AI models cannot match the visual processing ability of humans, no matter how smart they are

AI models cannot match the visual processing ability of humans, no matter how smart they are
AI models

Human object perception is characterized by its sensitivity to the holistic configuration of the local shape features of an object. At present, deep convolutional neural networks (DCNNs) are the dominant models for the recognition of objects in the visual cortex.

However, do they capture this configural sensitivity? For answering this question, York University researchers used a dataset of animal silhouettes and created a variant that disrupts the configuration of each object while preserving local features.

Despite the fact that human performance was adversely affected by this manipulation, DCNN performance was not affected, indicating that object configuration is not significant. Attempts to modify training and architecture to make networks more brain-like failed to produce configural processing, and none of the networks predicted human object judgements accurately.

To match human configural sensitivity, networks may have to be trained to perform a wide range of tasks beyond the recognition of categories of objects.

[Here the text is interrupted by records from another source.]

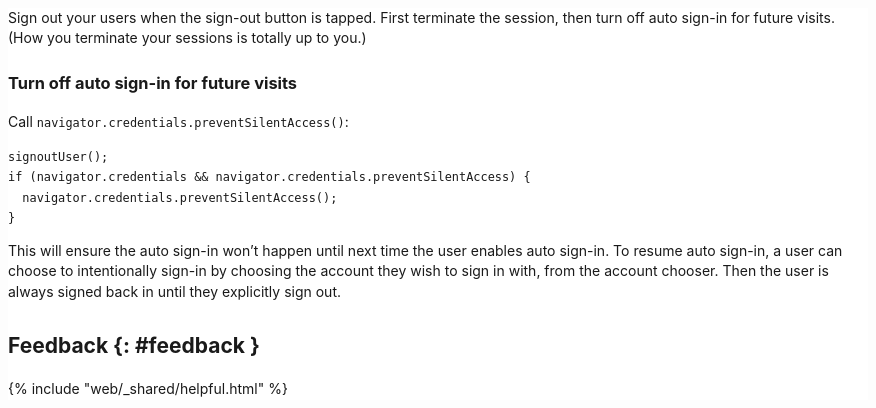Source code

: Sign out your users when the sign-out button is tapped. First terminate the session, then turn off auto sign-in for future visits. (How you terminate your sessions is totally up to you.)

### Turn off auto sign-in for future visits

Call `navigator.credentials.preventSilentAccess()`:

    signoutUser();
    if (navigator.credentials && navigator.credentials.preventSilentAccess) {
      navigator.credentials.preventSilentAccess();
    }
    

This will ensure the auto sign-in won’t happen until next time the user enables auto sign-in. To resume auto sign-in, a user can choose to intentionally sign-in by choosing the account they wish to sign in with, from the account chooser. Then the user is always signed back in until they explicitly sign out.

## Feedback {: #feedback }

{% include "web/_shared/helpful.html" %}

In real-world AI applications, deep convolutional neural networks (DCNNs) may not be able to perceive objects in the same way humans do -- using configural shape perception. This could be dangerous, according to Professor James Elder, co-author of the study.

The study published in Cell Press Journal iScience, Deep learning models fail to capture the configural nature of human shape perception, was conducted by Elder, a York Research Chair in Human and Computer Vision and Co-Director of York's Centre for Artificial Intelligence & Society, and Nicholas Baker, a former York postdoctoral fellow in psychology, at Loyola College in Chicago.

Frankensteins
"Frankensteins"

Using novel visual stimuli known as "Frankensteins", the study examined how the human brain and DCNNs process holistic, configurable object properties.

Elder explains that A Frankensteins are simply objects that have been disassembled and reassembled in the wrong direction. The result is that they have all the right local features, but they are located in the wrong locations.

According to the study, while the human visual system is confused by Frankensteins, DCNNs are not, indicating that they are insensitive to the properties of configurable objects.

As a result of this study, deep AI models fail under certain conditions, indicating the need to take into account tasks beyond object recognition to gain a deeper understanding of how the brain processes visual information. As a result of these deep models, it is common for them to take 'shortcuts' when attempting to solve complex recognition tasks. Despite their effectiveness in many cases, these shortcuts can pose a danger in some real-world AI applications.

Traffic video safety systems are one such application: Traffic objects, such as vehicles, bicycles, and pedestrians, obstruct each other and appear to a driver as a jumble of disconnected fragments. It is necessary for the brain to properly group these fragments in order to identify the correct categories and locations of the objects. Using an AI system for monitoring traffic safety that is unable to perceive fragments individually will fail at this task, potentially misinterpreting risk to vulnerable road users.

In the study, the researchers found that modifications to training and architecture aimed at making networks more brain-like did not result in configural processing, and none of the networks could accurately predict human object judgements on a trial-by-trial basis.

It is necessary for networks to be trained to solve a broader range of object tasks in order to match the configuration sensitivity of humans.